In questo scenario di democrazie aggredite internamente dal sovranismo e all’esterno dall’autocrazia russa, cosa si può fare allora, chiede il direttore di Repubblica. È una situazione d’emergenza denuncia Lévy quella della democrazia in Europa. “Al punto in cui siamo, per quanto mi riguarda, non faccio il difficile – afferma il filosofo – mi sogno certe scelte per la Francia, ci sono stati presidenti a cui sono stato più vicino, Mitterand più che Chirac, Holland più che Sarkozy o Macron, ma siamo in emergenza e per quello che mi riguarda tendo la mano a chiunque difenda i diritti fondamentali della democrazia, chi difende in modo sincero la costruzione europea e il suo futuro, non soltanto perché si fa intimidire dalla Nato. A chi ritenga che bisogna armare l’Ucraina e permettere di vincere questa guerra e respingere l’armata fascista di Putin nelle sue caserme”.

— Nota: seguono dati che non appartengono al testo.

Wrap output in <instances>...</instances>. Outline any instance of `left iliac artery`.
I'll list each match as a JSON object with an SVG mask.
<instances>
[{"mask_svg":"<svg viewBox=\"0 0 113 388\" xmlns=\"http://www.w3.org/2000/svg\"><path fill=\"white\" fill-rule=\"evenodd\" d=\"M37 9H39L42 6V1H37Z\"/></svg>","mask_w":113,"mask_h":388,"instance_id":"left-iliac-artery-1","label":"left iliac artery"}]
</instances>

L’errore per il filosofo è poi dare per scontata la democrazia. “Certamente, la democrazia è difficile, non è naturale. Il grande errore è credere che la democrazia sia l’ordine normale delle cose e tirannia e schiavitù un’eccezione. È il contrario. Se dovessi scommettere, una scommessa filosofica, l’ordine naturale delle cose è, e me ne dolgo, la volontà di potenza, la volontà di dominio, la volontà di ridurre altri in schiavitù”. Prende ad esempio i due anni del Covid. “Non so se fosse giusto o sbagliato ma abbiamo rinunciato ai nostri diritti per una mascherina, la salute, l’igiene”. Levy bacchetta anche l’estrema sinistra. “Tanti nel partito di Mèlenchon pensano che Putin sia un grande leader. E ieri, proprio, in piazza Maggiore a Bologna, mi è tornato in mente quando sono stato qui a un convegno nel ’77 dell’estrema sinistra e mi sono chiesto, rispetto all’estrema sinistra di oggi, se sono cambiato io o sono cambiati loro. Io credo di non essere cambiato”.